Shivaji memorial row: Mishap revives demand to move statue inland
Influential Maratha organisation wants government to accept that the marine project is not feasible
Chhatrapati Shivaji built a powerful Navy that consolidated the Maratha empire. But, it seems his followers and those behind the idea of a marine memorial for him have much to learn about the sea. The tragedy that left a person dead at the Chhatrapati Shivaji Memorial site, has revived a demand to shift the ambitious Rs 2,800-crore project on land in the city.
Incidentally, one of the largest and most influential organisations that reveres Shivaji, the Maratha Seva Sangh, has made the demand, as also an urban activist who has been writing to the government and politicians, to think about the marine project, which could be unviable.
Siddhesh Pawar died when a boat that some government officials, political workers and journalists were travelling in, hit a rock and capsized on Wednesday afternoon, in the Arabian Sea. They had been invited to the memorial site where the work was to begin formally.

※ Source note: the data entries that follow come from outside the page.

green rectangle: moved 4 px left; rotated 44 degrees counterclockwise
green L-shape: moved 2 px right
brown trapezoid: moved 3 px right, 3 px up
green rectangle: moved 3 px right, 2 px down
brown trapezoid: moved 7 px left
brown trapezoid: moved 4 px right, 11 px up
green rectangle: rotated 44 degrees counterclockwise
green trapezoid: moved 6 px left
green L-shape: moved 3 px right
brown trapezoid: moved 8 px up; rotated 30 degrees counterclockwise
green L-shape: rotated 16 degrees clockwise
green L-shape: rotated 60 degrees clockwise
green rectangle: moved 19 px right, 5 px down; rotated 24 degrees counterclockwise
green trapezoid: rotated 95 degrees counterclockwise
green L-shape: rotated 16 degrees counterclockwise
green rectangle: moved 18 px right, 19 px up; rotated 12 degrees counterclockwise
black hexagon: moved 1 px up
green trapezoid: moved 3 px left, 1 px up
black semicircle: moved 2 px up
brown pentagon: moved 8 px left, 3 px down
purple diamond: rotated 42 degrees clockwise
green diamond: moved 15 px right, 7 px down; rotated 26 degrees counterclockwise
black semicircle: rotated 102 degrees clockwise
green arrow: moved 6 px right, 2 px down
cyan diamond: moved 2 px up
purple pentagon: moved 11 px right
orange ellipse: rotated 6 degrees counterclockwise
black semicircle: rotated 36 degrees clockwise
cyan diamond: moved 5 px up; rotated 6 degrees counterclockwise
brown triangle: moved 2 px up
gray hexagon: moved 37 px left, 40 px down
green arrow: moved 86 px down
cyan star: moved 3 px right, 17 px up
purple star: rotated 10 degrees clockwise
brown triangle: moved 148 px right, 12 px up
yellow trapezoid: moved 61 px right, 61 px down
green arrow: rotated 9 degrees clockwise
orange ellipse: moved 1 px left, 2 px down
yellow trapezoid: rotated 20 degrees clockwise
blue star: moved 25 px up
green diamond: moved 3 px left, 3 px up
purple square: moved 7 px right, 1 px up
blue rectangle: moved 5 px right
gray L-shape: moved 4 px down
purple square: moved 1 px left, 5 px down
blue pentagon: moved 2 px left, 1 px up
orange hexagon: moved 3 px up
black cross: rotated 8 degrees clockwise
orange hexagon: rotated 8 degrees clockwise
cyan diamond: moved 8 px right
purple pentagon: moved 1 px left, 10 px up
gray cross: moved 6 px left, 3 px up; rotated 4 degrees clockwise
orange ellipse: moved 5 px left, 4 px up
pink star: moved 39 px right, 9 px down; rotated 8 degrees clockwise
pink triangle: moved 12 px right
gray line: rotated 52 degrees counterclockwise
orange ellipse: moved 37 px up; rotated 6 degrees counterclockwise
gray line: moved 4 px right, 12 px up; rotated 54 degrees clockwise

People on the boat being helped ashore on Wednesday. Pic/Suresh Karkera
'Use Raj Bhavan site'
Maratha Seva Sangh's national president Purushottam Khedekar told mid-day that instead of a rock in the sea, the Raj Bhavan site can be used for the memorial. The governor's residence can be built by demolishing the ministerial quarters opposite Mantralaya, he said. Khedekar has raised nine points to prove how the memorial, if built in the sea, would be unfeasible in many aspects.
Ravi Nair, a civic activist, said the memorial with a taller equestrian statue and all other facilities that have been planned on the sea rock, could be built with Rs 900 cr in the centre of the city, preferably on one of the existing hills. He said the remaining amount could be used to give financial impetus to the city's public transport and help debt-ridden farmers.
Nair said, 'I had written to the government, Shiv Sena president Uddhav Thackeray, and even met the president of the memorial committee, Vinayak Mete. My pleas fell on deaf ears.
'A trick to woo people'
"My demand may hurt the sentiments of the people, but the people concerned should consider the dangers that nature would pose the future. Firstly, it will take years to build the memorial in the sea and will need a lot of public money. The memorial, if built on a hill, will be visible and approachable to all. Imagine the people seeing Shivaji Maharaj's stature from all sides," he said.
Khedekar said the memorial had become an unnecessary political race. "It's a trick to woo the people. Maratha Seva Sangh was the first to ask for a memorial on land in 1995. We had given a memorandum to then chief minister Manohar Joshi and requested the use of 300 acres of land in Gorai. Now we demand that the Raj Bhavan land at Malabar Hill be used," he said.
Sea of issues
He said the memorial at Malabar Hill will be open around the year whereas the rough sea will not allow the passenger ferry to the rock most of the time of the year. We may need a daily schedule, depending on the weather every day. A lot of time will be consumed in travelling. The travel and recreation cost wouldn't be affordable to all, said Khedekar.
"There is no guarantee that the incident that happened yesterday will not recur in the future. And there is no guarantee that the money allotted would suffice as the cost of construction will surely escalate," said Khedekar.
Sena demands criminal action
The Shiv Sena has taken a tough stand over carelessness that was shown by the state machinery and the political bosses of the memorial committee. The party's MP Sanjay Raut said the officials and politicians responsible for the death should face police action.
Raut said there was no need to take so many people to the memorial site. "Have you seen any political leader and others going to the site of the upcoming statue of Sardar Patel? Wednesday's event was not needed at this stage," said Raut.